The Bland–Altman plots were used to examine the degree of agreement between the two methods and detect possible systematic bias in the data. Overall, plots for the MF and ES measurements showed no systematic bias, as all data points were evenly distributed above and below the mean difference and 95% were located within limits of agreement. However, the Bland-Altmann plot for bilateral PM at both levels suggests systematic bias as the mean difference is further from zero with greater differences in fat measurements. In general, the fat percentage measurements of the PM muscle were greater using the %FSF as compared to the thresholding technique.

In addition to the MF and ES plots illustrating data points within the 95% limits, if the width of the limits of agreement between the two measurement methods were relatively small and within an acceptable range suggesting that both methods could be used interchangeably when examining the morphology of the MF and ES [31, 32]. However, PM fat values obtained using the %FSF and thresholding method do not appear to agree as there are large differences between the measurements. While current literature lacks a clear definition of what constitutes a small width, our limits of agreements for MF and ES were comparable to a previous measurement study assessing the agreement between T1- and T2-weighted paraspinal muscle composition measurements [26].

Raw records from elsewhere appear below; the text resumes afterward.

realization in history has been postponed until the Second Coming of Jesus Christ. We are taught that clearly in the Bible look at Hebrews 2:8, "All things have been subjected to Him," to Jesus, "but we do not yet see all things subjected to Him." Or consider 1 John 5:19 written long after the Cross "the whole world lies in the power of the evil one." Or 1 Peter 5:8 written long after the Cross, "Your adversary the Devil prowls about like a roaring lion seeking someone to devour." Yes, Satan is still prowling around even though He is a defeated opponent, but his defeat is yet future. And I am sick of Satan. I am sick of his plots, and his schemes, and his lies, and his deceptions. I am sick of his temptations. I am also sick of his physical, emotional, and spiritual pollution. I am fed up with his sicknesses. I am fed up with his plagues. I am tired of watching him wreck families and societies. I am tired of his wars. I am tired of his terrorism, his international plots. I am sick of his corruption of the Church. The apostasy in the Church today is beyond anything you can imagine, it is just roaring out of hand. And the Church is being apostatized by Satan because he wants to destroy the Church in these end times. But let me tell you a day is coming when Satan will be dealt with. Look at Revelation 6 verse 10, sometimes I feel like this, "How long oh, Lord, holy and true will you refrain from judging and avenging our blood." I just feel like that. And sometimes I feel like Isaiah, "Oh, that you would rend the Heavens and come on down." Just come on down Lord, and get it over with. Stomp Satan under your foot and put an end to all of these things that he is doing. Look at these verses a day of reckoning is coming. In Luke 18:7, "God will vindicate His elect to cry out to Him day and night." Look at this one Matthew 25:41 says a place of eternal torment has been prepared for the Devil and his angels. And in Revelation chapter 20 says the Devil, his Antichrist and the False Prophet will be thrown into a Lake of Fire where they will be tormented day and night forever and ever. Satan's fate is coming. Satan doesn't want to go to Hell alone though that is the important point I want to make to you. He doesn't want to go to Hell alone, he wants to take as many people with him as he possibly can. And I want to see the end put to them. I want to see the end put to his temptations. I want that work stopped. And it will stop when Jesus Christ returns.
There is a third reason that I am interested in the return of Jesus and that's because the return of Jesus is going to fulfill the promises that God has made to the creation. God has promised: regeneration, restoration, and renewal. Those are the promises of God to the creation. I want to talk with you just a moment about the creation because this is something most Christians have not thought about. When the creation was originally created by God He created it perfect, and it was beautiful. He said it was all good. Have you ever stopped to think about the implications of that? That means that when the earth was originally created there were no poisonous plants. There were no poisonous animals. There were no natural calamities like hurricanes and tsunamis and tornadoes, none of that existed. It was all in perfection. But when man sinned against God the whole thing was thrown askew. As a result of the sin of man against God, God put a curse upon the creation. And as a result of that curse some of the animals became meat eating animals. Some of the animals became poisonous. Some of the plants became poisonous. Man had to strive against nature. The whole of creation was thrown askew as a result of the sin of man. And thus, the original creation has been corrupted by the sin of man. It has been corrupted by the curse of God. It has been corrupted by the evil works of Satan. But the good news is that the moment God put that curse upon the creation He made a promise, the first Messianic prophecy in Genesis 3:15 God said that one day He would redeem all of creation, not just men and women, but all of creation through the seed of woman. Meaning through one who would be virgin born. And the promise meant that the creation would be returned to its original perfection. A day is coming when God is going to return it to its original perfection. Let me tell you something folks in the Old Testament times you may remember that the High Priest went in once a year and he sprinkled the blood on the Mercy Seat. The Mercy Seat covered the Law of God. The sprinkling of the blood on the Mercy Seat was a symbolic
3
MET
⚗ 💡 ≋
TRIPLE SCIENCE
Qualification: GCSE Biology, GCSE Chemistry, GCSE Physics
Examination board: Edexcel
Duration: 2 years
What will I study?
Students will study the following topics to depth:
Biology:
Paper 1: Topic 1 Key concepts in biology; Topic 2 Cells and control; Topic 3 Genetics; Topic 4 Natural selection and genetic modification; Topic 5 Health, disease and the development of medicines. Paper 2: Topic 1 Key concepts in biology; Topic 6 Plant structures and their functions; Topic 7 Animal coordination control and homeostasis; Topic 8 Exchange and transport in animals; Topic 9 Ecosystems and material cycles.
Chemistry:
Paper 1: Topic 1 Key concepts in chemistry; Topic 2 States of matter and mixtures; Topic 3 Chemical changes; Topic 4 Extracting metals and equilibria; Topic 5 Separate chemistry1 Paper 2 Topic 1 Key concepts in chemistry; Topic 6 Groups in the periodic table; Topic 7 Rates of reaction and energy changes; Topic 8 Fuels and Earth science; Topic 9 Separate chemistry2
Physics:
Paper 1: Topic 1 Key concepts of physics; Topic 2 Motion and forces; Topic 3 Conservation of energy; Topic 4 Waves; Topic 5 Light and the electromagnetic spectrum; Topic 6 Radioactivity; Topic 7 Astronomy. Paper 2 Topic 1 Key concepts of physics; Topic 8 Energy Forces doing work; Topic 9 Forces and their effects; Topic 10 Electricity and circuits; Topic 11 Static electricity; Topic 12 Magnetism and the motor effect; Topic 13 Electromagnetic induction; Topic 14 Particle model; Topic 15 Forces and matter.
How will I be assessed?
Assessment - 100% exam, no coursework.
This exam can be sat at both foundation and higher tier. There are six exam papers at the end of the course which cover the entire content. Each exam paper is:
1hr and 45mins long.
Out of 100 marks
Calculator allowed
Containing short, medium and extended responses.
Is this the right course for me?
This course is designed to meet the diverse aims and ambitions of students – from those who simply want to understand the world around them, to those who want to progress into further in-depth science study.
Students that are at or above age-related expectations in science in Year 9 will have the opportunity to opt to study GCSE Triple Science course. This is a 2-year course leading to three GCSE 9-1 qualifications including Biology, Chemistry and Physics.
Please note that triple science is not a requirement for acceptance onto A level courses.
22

The fat measurements obtained in our study for the PM muscles were lower compared to the MF and ES, a finding that may be attributed to increased activation of the PM to compensate for reduced activity in the MF and muscle atrophy [33, 34]. In fact, it is rare to see visible fat in the PM muscle on T2-weighted images. Similarly, Arbanas et al. [33] evaluated the PM using T2-weighted sequences and found low levels of fatty infiltration in patients with LBP, which was comparable to controls. Therefore, the PM likely remains active whether LBP is present or not and also plays a stabilizing role [33]. A study by Fortin et al. [35] reported low fatty infiltration in the PM compared to the MF at the same spinal level in patients with lumbar spinal stenosis. This could be attributed to denervation of the MF which leads to disuse of the entire muscle, as it is only innervated by a single nerve root, and consequently increased atrophy and fatty infiltration over time [11, 35, 36]. This finding has not been observed in the PM, which is innervated by multiple nerve roots [35]. Nevertheless, the lower level of visible intramuscular fat present in the PM muscle may partly explain the discrepancy between the two measurement methods.

Limitations

This study has some limitations. First, the MF, ES, and PM muscles were only assessed at the two lower spinal levels. Future studies should investigate paraspinal muscle composition at additional spinal levels as well as analyse other muscles that may be related to LBP, such as the quadratus lumborum muscle [6]. Moreover, only individuals with back pain were included in our study, thus our findings cannot be generalized to healthy asymptomatic individuals.

Conclusion

In conclusion, the correlation and Bland–Altman agreement analysis of the paraspinal muscles and spinal levels investigated in this study suggest that both methods yield comparable measurements for the MF and ES, when applied to a clinically relevant population. Clinically, our findings suggest that there are no important concerns with using T2-weighted or IDEAL fat–water sequences interchangeably to investigate MF or ES paraspinal muscle composition, when measurements are obtained by experienced examiners. However, we found inconsistencies and disagreement for the assessment of PM composition between each method, suggesting that muscle with lower fat content may lead to wider disagreements between T2-weighted and IDEAL fat–water composition measurements. While our findings are promising, further research is needed to confirm and expand our results to other paraspinal muscles, spinal levels, and populations, including healthy asymptomatic individuals. Reducing measurement variability and using standardized accurate paraspinal muscle composition measurement methods will facilitate comparison among studies.